= Beginning of Section =

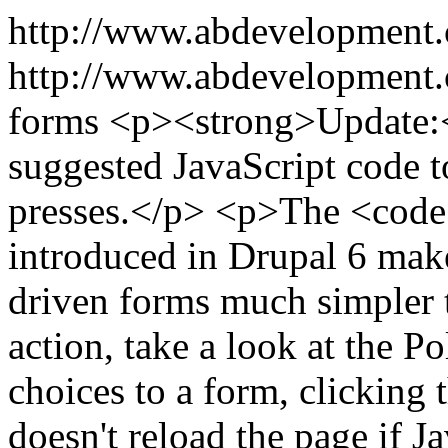
http://www.abdevelopment
http://www.abdevelopment.c
forms
<p><strong>Update:</
suggested JavaScript code t
presses.</p> <p>The <cod
introduced in Drupal 6 mak
driven forms much simpler t
action, take a look at the 
choices to a form, clicking
doesn't reload the page if J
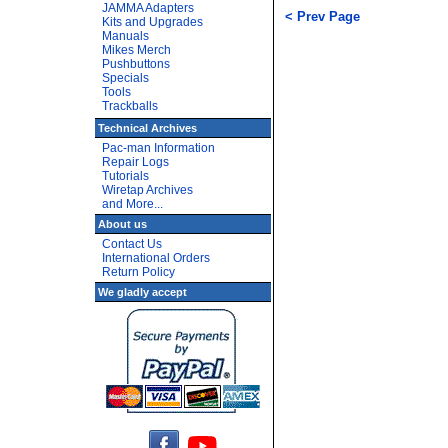
JAMMA Adapters
< Prev Page
Kits and Upgrades
Manuals
Mikes Merch
Pushbuttons
Specials
Tools
Trackballs
Technical Archives
Pac-man Information
Repair Logs
Tutorials
Wiretap Archives
and More...
About us
Contact Us
International Orders
Return Policy
We gladly accept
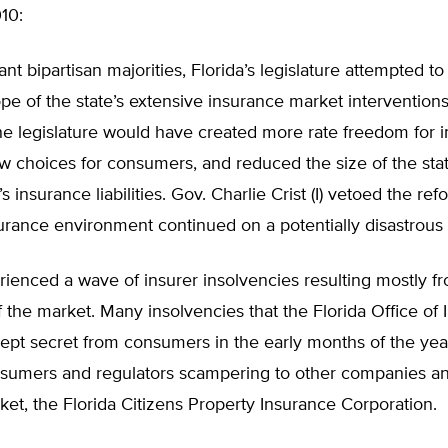
10:
cant bipartisan majorities, Florida’s legislature attempted t
pe of the state’s extensive insurance market intervention
e legislature would have created more rate freedom for i
w choices for consumers, and reduced the size of the sta
 insurance liabilities. Gov. Charlie Crist (I) vetoed the ref
surance environment continued on a potentially disastrous
rienced a wave of insurer insolvencies resulting mostly f
f the market. Many insolvencies that the Florida Office of
kept secret from consumers in the early months of the ye
sumers and regulators scampering to other companies and
ket, the Florida Citizens Property Insurance Corporation.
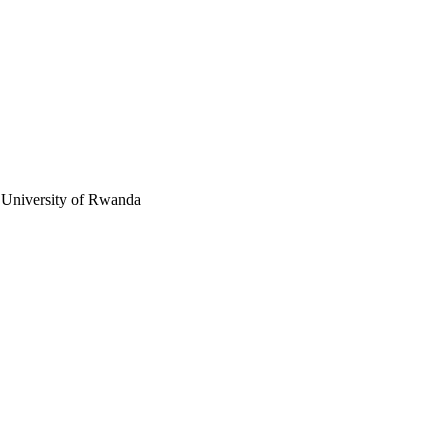
, University of Rwanda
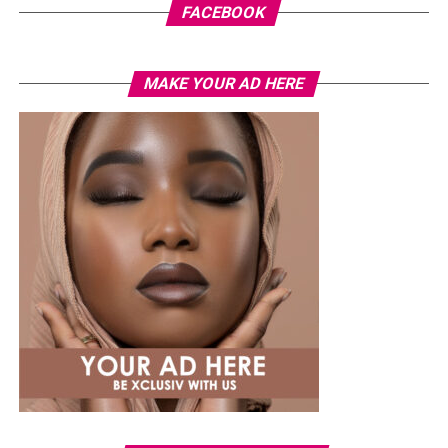
FACEBOOK
MAKE YOUR AD HERE
Photo: Instagram
While several African musicians have received multi
Platinum certifications in the United States, Diamond
status remains rare. Tems becoming the first African
woman to earn the certification.
The RIAA Diamond certification shows how African
artists continue to break barriers. As Tem’s
international profile grows, this latest milestone will
inspire more female artists to aim for global success.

= End of Section =

In the listing above, find the line with "International Orders" and output it and every line after it up to and including the line with "The RIAA Diamond", exactly, minus the pictures.

International Orders
Return Policy
We gladly accept
10:
cant bipartisan majorities, Florida’s legislature attempted t
pe of the state’s extensive insurance market intervention
e legislature would have created more rate freedom for i
w choices for consumers, and reduced the size of the sta
 insurance liabilities. Gov. Charlie Crist (I) vetoed the ref
surance environment continued on a potentially disastrous
rienced a wave of insurer insolvencies resulting mostly f
f the market. Many insolvencies that the Florida Office of
kept secret from consumers in the early months of the ye
sumers and regulators scampering to other companies and
ket, the Florida Citizens Property Insurance Corporation.
, University of Rwanda
FACEBOOK
MAKE YOUR AD HERE
Photo: Instagram
While several African musicians have received multi
Platinum certifications in the United States, Diamond
status remains rare. Tems becoming the first African
woman to earn the certification.
The RIAA Diamond certification shows how African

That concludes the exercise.